Saint Joan is the well known, oft-told story of Joan of Arc, a medieval military figure who helps turn the tide of French losses on the battlefield against the English. She is following the voices from God in her head which tell her to lead the troops to victory for France and crown the Dauphin as King. In this interpretation of the play, Joan is neither a madwoman filled with rage nor a demur heroic wallflower. She is clear-eyed, focused and matter-of-fact. Never for a moment do you believe Ms. Rashad’s Joan has any doubt about her mission.
What makes the play thematically rich is that Shaw wrote characters who are not simply villainous. They are also pragmatic and calculated. After her trial she is burned at the stake, largely due to her rising popularity which often follows when common people unite around a successful leader gaining power. In 1429, the English and the Catholic Church found a way to bond against a common enemy named Joan. Was she a heretic or were her visions real? Either way, the church leaders were threatened. The English, satirically painted as idiots by the Irish Shaw, just wanted her captured and killed.
How one sees this play largely depends on your worldview. Do you believe in saints and miracles? Is this a tale of politics and hypocrisy? Centuries after Joan was sentenced to death by religious leaders, the church changed its mind. The will of god or a guilty conscience? This play contains a dream epilogue occurring 25 years after Joan’s death. I think Saint Joan (the play) might be the grandmother to Tony Kushner’s Angels in America. Both use fantastical elements to make us think hard about what we believe and why.

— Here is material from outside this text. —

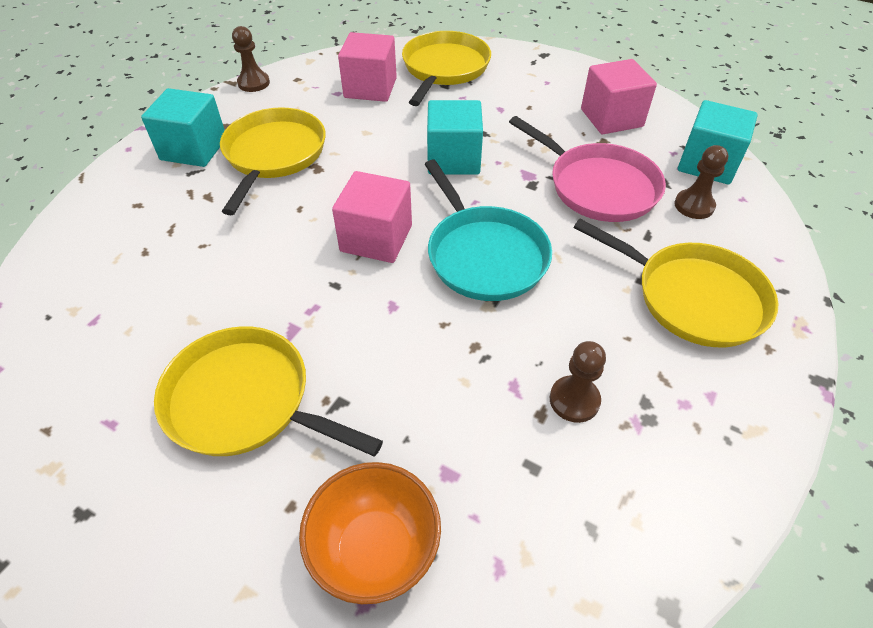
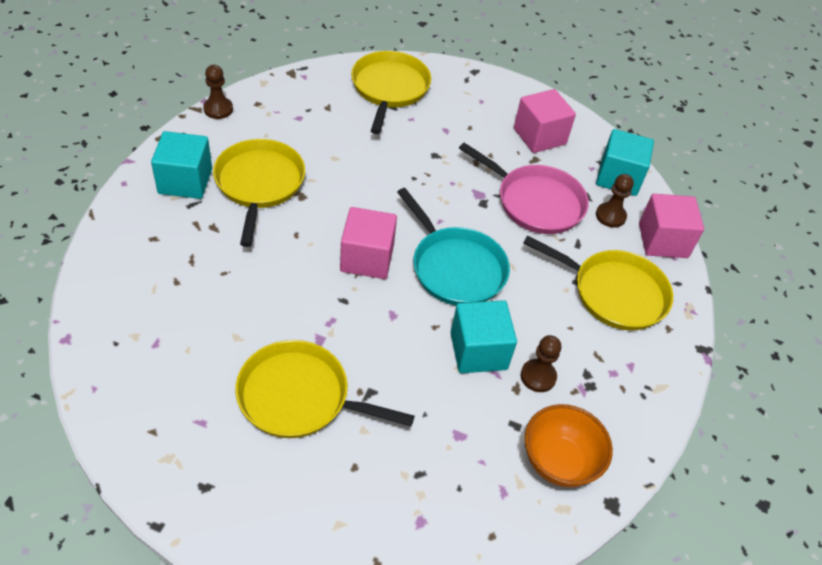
camera: 15 degrees left, 0 degrees up
orange bowl [299,462,441,604] -> orange bowl moved to [525,404,613,487]
pink cube [338,32,397,102] -> pink cube moved to [639,194,704,258]
turquoise cube [427,100,483,175] -> turquoise cube moved to [451,300,517,373]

Many aspects of this particular production are quite fine but the play rather than the staging is the meat here to devour. My favorite performance was Jack Davenport’s Earl of Warwick, a manipulative and ruthless man. Joan is a threat to the system. A church trial is a means to slander her and make her go away disgraced, rather than as a martyr. You also have to consider whether or not Joan was sane. She lived in a world where everyone was out for themselves above all else, trying to preserve the status quo. Sound familiar? Saint Joan truly is an excellent play.